Bu size doğum günü hediyemm
Keyifli okumalar❤️

anlattıgim hayat hikayemden sonra woo ve yeo birazcık aglamisti. hongjong'un gözleri dolmuştu. ay bu çocuklar çok yumuşamış.

"ya oğlum size ne olmuş böyle ince olmuşsunuz. normalde kolunuzu kirsaniz aglamazsiniz."

"sus ve gel buraya şapşal çocuk" deyip koynuna sokusturdu beni WooYoung.

"hop hop ne oluyor benim prensimi koynuna sokusturmalar falan??" diye ayarlandı Lee wooya.

tabi san da durmadı, " asıl sana hayırdır lino bakıyorum senin popis havada-" onun sözünü kesen geldiğinden beri doğru bir tek kelime etmeyen yunhoydu.

"HEY! han ayrıl woodan. çabuk," beni woodan ayırdı,"lino sende özür dile kardeşten,"

"sen ciddi misin-"

"LINOYA!"

"tamam özür dilerim woo."

"san sende özür dile bakayım."

"özür dilerim linossi"

"yunho lütfen bir daha bu kişiliğe bürünme. çok korkunç oluyorsun."

-

artık gidiceklerdi. bu yüzden hep birlikte hava alanına gittik. çocuklarla vedalaşmıştım. sıra Minho'ya gelmişti.

"Hey yüzüme bak lee."

Gözlerinden yaşlar akıyordu.

"Sen ne ara böyle sulu göz oldun ya."

Aslında bende ağlıyordum. Ama uzulmememiz gerekliydi. Bu bir ayrılık değildi. Bu bizim yeniden baslangicimizdi.

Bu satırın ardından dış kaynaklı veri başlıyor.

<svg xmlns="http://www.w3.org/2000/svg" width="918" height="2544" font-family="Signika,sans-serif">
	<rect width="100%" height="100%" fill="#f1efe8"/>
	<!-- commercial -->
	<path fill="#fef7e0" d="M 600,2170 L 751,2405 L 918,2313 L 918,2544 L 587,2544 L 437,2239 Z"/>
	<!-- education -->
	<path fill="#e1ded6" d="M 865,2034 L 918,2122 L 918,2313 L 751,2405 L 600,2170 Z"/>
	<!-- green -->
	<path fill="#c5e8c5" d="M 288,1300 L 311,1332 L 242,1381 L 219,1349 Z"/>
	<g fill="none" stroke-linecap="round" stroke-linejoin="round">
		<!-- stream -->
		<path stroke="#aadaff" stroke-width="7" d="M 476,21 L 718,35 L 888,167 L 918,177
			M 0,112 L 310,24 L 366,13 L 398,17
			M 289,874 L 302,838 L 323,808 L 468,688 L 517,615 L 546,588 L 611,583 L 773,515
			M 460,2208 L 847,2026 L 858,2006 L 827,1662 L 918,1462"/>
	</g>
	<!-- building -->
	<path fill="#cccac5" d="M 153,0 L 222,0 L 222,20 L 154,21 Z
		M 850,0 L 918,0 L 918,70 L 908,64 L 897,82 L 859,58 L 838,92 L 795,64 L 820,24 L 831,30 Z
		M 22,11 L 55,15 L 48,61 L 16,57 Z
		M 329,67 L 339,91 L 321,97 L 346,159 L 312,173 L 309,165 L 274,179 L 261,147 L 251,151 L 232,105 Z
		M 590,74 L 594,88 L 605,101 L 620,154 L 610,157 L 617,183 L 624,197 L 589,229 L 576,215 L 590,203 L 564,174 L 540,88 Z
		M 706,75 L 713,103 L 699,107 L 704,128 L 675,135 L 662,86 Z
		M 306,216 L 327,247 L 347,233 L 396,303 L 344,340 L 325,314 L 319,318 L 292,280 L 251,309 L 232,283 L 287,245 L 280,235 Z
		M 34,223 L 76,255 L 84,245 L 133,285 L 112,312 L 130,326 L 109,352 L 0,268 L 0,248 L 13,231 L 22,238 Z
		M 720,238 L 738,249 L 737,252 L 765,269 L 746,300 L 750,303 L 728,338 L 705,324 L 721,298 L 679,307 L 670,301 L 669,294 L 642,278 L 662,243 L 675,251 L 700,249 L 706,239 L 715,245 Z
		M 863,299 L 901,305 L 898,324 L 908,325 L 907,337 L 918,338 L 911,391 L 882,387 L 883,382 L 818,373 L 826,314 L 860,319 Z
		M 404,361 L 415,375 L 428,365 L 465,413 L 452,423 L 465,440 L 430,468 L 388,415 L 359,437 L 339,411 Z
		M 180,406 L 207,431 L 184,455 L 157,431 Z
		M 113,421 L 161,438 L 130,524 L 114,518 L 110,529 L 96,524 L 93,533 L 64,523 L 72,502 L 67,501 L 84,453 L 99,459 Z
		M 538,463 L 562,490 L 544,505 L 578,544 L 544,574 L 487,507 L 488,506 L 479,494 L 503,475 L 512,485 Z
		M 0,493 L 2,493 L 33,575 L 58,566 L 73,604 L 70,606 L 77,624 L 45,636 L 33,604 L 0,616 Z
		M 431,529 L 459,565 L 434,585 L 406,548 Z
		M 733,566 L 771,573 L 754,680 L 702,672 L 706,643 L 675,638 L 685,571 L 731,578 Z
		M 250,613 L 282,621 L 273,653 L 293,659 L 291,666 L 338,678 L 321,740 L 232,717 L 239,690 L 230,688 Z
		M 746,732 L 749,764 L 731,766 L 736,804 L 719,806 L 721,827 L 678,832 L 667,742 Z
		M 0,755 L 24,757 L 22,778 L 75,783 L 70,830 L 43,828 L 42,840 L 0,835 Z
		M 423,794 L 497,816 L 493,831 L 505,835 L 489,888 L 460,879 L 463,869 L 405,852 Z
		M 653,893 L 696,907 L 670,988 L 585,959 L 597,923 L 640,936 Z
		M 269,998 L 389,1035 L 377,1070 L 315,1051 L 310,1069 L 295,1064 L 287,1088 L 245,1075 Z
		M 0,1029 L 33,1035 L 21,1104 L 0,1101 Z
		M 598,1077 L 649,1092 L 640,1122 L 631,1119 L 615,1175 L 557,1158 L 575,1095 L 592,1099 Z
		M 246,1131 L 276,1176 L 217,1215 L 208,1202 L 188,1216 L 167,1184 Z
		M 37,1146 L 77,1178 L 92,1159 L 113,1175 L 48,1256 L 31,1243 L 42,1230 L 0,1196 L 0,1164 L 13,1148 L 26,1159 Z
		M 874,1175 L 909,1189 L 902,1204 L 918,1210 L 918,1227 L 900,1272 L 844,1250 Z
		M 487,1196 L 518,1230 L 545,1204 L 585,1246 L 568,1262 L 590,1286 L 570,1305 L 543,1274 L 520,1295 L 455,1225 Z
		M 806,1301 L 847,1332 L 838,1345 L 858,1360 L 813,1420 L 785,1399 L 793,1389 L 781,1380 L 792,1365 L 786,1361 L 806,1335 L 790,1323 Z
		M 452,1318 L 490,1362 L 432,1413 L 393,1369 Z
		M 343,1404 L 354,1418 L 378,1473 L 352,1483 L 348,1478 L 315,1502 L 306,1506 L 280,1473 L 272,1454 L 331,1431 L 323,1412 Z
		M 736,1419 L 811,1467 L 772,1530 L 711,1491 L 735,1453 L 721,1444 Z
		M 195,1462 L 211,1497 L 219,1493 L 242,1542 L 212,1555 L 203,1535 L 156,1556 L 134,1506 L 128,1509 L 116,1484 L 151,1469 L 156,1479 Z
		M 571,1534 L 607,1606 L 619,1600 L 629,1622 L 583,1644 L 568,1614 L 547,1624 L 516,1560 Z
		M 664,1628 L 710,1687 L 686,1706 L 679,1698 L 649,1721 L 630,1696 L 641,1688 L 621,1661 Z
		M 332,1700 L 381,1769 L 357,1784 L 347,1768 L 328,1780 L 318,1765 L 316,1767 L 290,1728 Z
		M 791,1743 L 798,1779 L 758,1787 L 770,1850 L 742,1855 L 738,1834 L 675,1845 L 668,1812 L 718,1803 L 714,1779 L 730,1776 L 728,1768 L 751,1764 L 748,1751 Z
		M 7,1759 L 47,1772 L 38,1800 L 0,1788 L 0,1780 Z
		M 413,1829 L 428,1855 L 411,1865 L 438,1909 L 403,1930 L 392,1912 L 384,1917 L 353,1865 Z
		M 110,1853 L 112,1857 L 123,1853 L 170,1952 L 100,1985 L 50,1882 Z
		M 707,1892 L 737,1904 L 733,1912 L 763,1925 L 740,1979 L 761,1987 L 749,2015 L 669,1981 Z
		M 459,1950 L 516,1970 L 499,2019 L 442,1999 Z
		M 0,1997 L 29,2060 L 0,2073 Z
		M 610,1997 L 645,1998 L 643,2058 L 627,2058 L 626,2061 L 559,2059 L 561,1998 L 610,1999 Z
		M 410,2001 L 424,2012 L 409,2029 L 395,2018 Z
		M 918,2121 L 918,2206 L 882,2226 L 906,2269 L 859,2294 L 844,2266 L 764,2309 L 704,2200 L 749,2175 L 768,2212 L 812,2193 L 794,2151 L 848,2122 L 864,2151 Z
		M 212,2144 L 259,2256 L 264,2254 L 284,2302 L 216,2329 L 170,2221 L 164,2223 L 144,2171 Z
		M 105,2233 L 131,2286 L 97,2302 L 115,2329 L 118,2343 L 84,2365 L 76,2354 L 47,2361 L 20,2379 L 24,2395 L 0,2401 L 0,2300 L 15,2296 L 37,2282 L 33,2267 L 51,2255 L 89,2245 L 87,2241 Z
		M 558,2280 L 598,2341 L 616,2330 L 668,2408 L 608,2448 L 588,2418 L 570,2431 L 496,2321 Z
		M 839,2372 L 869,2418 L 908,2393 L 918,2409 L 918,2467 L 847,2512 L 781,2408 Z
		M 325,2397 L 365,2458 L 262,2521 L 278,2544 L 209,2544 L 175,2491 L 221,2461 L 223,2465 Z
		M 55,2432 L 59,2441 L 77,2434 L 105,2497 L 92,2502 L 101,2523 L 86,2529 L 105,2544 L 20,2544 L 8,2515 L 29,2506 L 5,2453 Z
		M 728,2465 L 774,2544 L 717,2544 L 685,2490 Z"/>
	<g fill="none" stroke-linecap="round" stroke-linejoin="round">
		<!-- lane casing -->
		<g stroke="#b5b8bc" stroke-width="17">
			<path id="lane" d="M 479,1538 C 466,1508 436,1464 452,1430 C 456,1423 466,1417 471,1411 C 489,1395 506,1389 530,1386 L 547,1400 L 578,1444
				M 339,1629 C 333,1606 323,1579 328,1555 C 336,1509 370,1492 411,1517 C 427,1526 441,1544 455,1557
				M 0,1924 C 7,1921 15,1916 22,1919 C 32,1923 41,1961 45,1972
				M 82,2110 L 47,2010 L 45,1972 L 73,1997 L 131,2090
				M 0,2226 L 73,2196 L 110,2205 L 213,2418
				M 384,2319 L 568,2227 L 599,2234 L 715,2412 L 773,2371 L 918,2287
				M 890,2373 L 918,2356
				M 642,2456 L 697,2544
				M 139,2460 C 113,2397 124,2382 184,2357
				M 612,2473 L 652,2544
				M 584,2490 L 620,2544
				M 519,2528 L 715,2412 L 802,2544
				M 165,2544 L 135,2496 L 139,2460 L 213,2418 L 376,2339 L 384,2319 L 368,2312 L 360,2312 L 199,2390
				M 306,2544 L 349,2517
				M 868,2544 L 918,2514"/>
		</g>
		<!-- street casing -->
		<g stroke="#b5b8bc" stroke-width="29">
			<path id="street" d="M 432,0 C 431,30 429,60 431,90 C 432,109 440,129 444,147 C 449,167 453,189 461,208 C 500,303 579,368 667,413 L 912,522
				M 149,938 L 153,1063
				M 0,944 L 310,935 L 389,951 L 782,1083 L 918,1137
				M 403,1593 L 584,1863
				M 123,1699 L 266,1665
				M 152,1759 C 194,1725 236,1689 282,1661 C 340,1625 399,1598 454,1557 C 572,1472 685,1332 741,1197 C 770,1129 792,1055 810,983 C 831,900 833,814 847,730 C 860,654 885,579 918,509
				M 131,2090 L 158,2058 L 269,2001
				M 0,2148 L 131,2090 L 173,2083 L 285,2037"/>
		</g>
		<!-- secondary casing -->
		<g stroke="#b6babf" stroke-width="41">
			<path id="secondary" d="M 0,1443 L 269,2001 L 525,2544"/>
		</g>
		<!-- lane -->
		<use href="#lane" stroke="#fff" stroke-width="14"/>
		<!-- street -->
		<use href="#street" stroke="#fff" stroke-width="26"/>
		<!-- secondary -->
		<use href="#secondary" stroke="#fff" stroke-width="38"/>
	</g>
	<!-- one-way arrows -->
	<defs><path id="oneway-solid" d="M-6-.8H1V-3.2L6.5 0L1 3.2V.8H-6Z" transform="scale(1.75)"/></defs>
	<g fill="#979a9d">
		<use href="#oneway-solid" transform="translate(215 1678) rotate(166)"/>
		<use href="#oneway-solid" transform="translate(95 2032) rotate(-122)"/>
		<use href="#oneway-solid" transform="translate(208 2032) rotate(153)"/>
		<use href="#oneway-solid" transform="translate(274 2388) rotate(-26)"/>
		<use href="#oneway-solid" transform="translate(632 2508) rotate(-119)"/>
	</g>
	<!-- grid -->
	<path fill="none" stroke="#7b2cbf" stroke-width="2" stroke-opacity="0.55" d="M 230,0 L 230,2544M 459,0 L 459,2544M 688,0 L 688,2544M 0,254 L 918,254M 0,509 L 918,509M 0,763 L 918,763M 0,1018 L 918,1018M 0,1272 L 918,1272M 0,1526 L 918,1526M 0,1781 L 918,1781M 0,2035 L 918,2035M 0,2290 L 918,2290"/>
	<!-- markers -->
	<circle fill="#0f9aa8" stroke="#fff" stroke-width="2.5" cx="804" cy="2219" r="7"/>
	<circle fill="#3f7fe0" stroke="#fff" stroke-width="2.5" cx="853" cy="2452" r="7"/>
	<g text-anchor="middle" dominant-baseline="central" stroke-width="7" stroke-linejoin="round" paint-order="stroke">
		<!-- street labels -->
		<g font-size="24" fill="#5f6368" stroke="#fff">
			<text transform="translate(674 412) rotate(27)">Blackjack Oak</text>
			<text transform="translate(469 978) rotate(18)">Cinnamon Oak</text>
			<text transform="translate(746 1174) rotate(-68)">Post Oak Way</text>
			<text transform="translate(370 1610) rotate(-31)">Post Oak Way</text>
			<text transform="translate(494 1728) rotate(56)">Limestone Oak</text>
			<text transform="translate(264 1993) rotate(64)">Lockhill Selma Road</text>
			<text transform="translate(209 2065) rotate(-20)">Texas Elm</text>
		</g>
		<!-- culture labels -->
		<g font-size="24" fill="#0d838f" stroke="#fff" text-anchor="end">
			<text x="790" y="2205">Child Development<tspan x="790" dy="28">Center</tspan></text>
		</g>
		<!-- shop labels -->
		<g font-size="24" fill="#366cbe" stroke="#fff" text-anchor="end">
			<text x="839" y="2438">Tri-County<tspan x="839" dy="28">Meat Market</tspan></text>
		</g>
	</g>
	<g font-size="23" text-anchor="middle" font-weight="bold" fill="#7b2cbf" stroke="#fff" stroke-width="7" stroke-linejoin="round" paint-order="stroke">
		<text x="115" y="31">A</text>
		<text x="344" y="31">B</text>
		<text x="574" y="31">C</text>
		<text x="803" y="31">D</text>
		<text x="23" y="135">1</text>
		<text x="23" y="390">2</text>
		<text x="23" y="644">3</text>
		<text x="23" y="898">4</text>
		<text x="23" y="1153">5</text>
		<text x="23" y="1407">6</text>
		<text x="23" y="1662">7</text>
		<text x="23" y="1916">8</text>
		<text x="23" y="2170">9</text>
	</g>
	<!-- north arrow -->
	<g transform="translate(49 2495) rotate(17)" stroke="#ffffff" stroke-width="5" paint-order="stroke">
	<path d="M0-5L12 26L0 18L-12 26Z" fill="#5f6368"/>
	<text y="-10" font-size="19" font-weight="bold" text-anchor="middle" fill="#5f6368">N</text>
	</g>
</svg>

"Hoppa biz ağlamak yok demedik mi? Ha?" Bunu söyleyen mingiydi.

Bu çocuk neden bu kadar duygusuzdu. Onu yeni tanımaya başladığım zaman böyle değildi bu çocuk. Bir anda bir haller geldi.

"böyle gelin çifte kumruları yalnız bırakalım." dedi san. woo ise kafasını sallayarak onu onayladı.

"lee bunu al ve gelene kadar hiç kaybetme."

anlamaz gözlerle beni ve elimdekini süzdü.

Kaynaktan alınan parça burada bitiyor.